* [To-do item A]:
Count how many lines of the entries below contain the string "should", treating uppercase and lowercase as different. Give only the number.

* [Text segment]:
From Wisconsin to California, budget hawks fear out-of-control unfunded pension promises. Employees fear they are being forced to pay for profligate legislators’ mistakes. What should policy be for employees looking to devote their careers to public service? Excerpted from “The True Cost of Public Pensions: Reform or Bust?,” January 25, 2011.

JON COUPAL, President, Howard Jarvis Taxpayers Association
JOE NATION, Lecturer, Stanford Institute for Economic Policy Research
ROXANNE SANCHEZ, President, Service Employees International Union Local 1021

DANIEL BORENSTEIN, Columnist and Editorial Writer, Contra Costa Times and Oakland Tribune – Moderator

 

BORENSTEIN: Were going to be talking about pensions given to employees of state and local government in California. Under these pensions programs, when a worker retires, she receives a set amount each year for the rest of her life; the amount is usually adjusted annually for inflation. The amount the worker originally receives is based on her final salary, the number of years she worked and her age at retirement. Starting back in 1999, the formulas were changed to increase the benefits. The increased costs of those benefits are a contributing factor to the current strain on the pension system.

Let’s look at the other side: To pay for the those benefits, public employers – the government, or more accurately, the taxpayers – make payments to the pension system. In many cases, the employees also make a contribution; in other cases, however, they do not. The idea is that the contributions each year from the employer, in some cases the employee as well, will earn enough interest through investments so there will be enough money in the system to pay the pensions when those workers retire. This, of course, assumes that those investments make money rather than lose money, as they did in a big way in 2008. That market downturn is another big contributing factor to the strain on the current pension system.

[Extracted data entries]
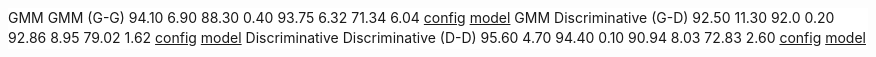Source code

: <tr><td align="left">GMM</td>
<td align="center">GMM (G-G)</td>
<td align="center">94.10</td>
<td align="center">6.90</td>

<td align="center">88.30</td>
<td align="center">0.40</td>

<td align="center">93.75</td>
<td align="center">6.32</td>

<td align="center">71.34</td>
<td align="center">6.04</td>

<td align="center"><a href="configs/segmentation/ood/g_g.yaml">config</a></td>
<td align="center"><a href="https://github.com/NazirNayal8/UEM-likelihood-ratio/releases/tag/model-weights">model</a></td>
</tr>

<tr><td align="left">GMM</td>
<td align="center">Discriminative (G-D)</td>

<td align="center">92.50</td>
<td align="center">11.30</td>

<td align="center">92.0</td>
<td align="center">0.20</td>

<td align="center">92.86</td>
<td align="center">8.95</td>

<td align="center">79.02</td>
<td align="center">1.62</td>

<td align="center"><a href="configs/segmentation/ood/g_d.yaml">config</a></td>
<td align="center"><a href="https://github.com/NazirNayal8/UEM-likelihood-ratio/releases/tag/model-weights">model</a></td>
</tr>

<tr><td align="left">Discriminative</td>
<td align="center">Discriminative (D-D)</td>

<td align="center">95.60</td>
<td align="center">4.70</td>

<td align="center">94.40</td>
<td align="center">0.10</td>

<td align="center">90.94</td>
<td align="center">8.03</td>

<td align="center">72.83</td>
<td align="center">2.60</td>

<td align="center"><a href="configs/segmentation/ood/d_d.yaml">config</a></td>
<td align="center"><a href="https://github.com/NazirNayal8/UEM-likelihood-ratio/releases/tag/model-weights">model</a></td>
</tr>

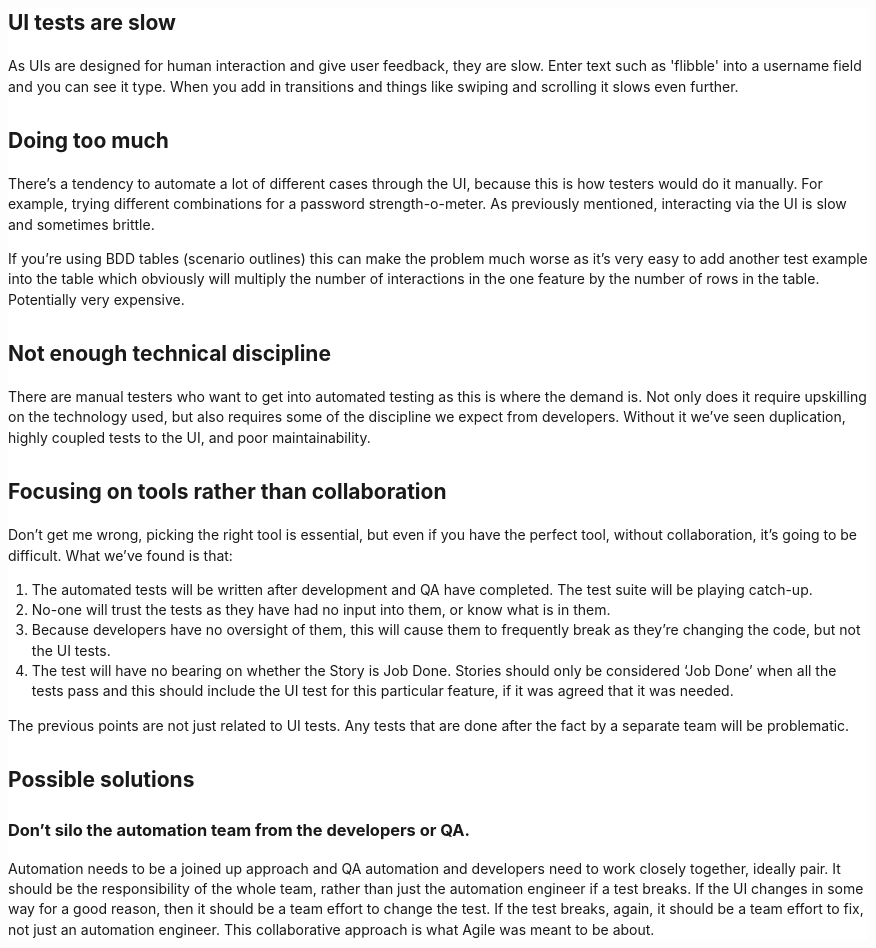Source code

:## UI tests are slow

As UIs are designed for human interaction and give user feedback, they are slow. Enter text such as 'flibble' into a username field and you can see it type. When you add in transitions and things like swiping and scrolling it slows even further.

## Doing too much

There’s a tendency to automate a lot of different cases through the UI, because this is how testers would do it manually. For example, trying different combinations for a password strength-o-meter. As previously mentioned, interacting via the UI is slow and sometimes brittle. 

If you’re using BDD tables (scenario outlines) this can make the problem much worse as it’s very easy to add another test example into the table which obviously will multiply the number of interactions in the one feature by the number of rows in the table. Potentially very expensive.

## Not enough technical discipline

There are manual testers who want to get into automated testing as this is where the demand is. Not only does it require upskilling on the technology used, but also requires some of the discipline we expect from developers. Without it we’ve seen duplication, highly coupled tests to the UI, and poor maintainability.

## Focusing on tools rather than collaboration

Don’t get me wrong, picking the right tool is essential, but even if you have the perfect tool, without collaboration, it’s going to be difficult. What we’ve found is that:

1. The automated tests will be written after development and QA have completed. The test suite will be playing catch-up.
1. No-one will trust the tests as they have had no input into them, or know what is in them.
1. Because developers have no oversight of them, this will cause them to frequently break as they’re changing the code, but not the UI tests.
1. The test will have no bearing on whether the Story is Job Done. Stories should only be considered ‘Job Done’ when all the tests pass and this should include the UI test for this particular feature, if it was agreed that it was needed.

The previous points are not just related to UI tests. Any tests that are done after the fact by a separate team will be problematic.

## Possible solutions
### Don’t silo the automation team from the developers or QA. 

Automation needs to be a joined up approach and QA automation and developers need to work closely together, ideally pair.
It should be the responsibility of the whole team, rather than just the automation engineer if a test breaks. If the UI changes in some way for a good reason, then it should be a team effort to change the test. If the test breaks, again, it should be a team effort to fix, not just an automation engineer.
This collaborative approach is what Agile was meant to be about.

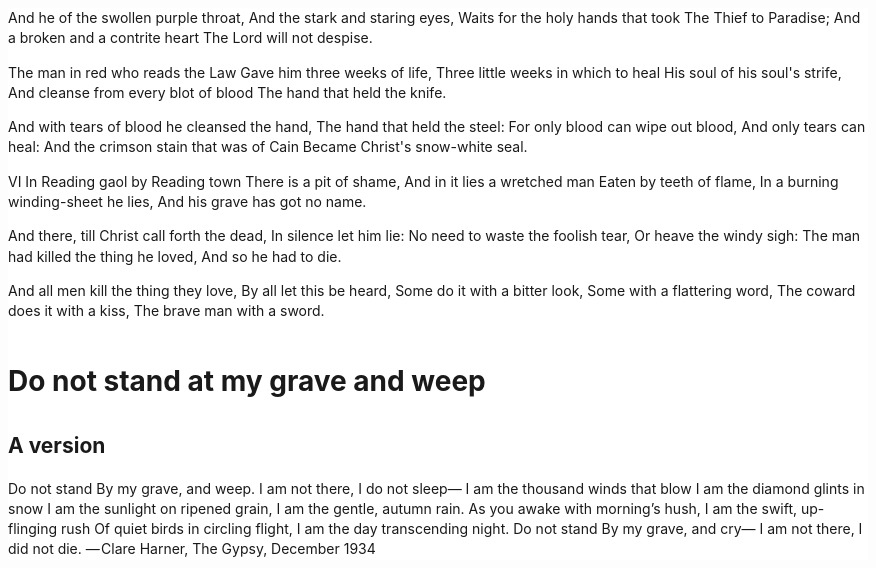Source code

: And he of the swollen purple throat,
And the stark and staring eyes,
Waits for the holy hands that took
The Thief to Paradise;
And a broken and a contrite heart
The Lord will not despise.

The man in red who reads the Law
Gave him three weeks of life,
Three little weeks in which to heal
His soul of his soul's strife,
And cleanse from every blot of blood
The hand that held the knife.

And with tears of blood he cleansed the hand,
The hand that held the steel:
For only blood can wipe out blood,
And only tears can heal:
And the crimson stain that was of Cain
Became Christ's snow-white seal.

VI
In Reading gaol by Reading town
There is a pit of shame,
And in it lies a wretched man
Eaten by teeth of flame,
In a burning winding-sheet he lies,
And his grave has got no name.

And there, till Christ call forth the dead,
In silence let him lie:
No need to waste the foolish tear,
Or heave the windy sigh:
The man had killed the thing he loved,
And so he had to die.

And all men kill the thing they love,
By all let this be heard,
Some do it with a bitter look,
Some with a flattering word,
The coward does it with a kiss,
The brave man with a sword.

# Do not stand at my grave and weep

## A version

 
Do not stand
By my grave, and weep.
I am not there,
I do not sleep—
I am the thousand winds that blow
I am the diamond glints in snow
I am the sunlight on ripened grain,
I am the gentle, autumn rain.
As you awake with morning’s hush,
I am the swift, up-flinging rush
Of quiet birds in circling flight,
I am the day transcending night.
Do not stand
By my grave, and cry—
I am not there,
I did not die.
— Clare Harner, The Gypsy, December 1934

* [To-do item B]:
Reproduce the passage of the pension debate excerpt above starting at "DANIEL BORENSTEIN, Columnist" and ending at "on the pension system.".

* [Exercise response A]:
2

* [Exercise response B]:
DANIEL BORENSTEIN, Columnist and Editorial Writer, Contra Costa Times and Oakland Tribune – Moderator

 

BORENSTEIN: Were going to be talking about pensions given to employees of state and local government in California. Under these pensions programs, when a worker retires, she receives a set amount each year for the rest of her life; the amount is usually adjusted annually for inflation. The amount the worker originally receives is based on her final salary, the number of years she worked and her age at retirement. Starting back in 1999, the formulas were changed to increase the benefits. The increased costs of those benefits are a contributing factor to the current strain on the pension system.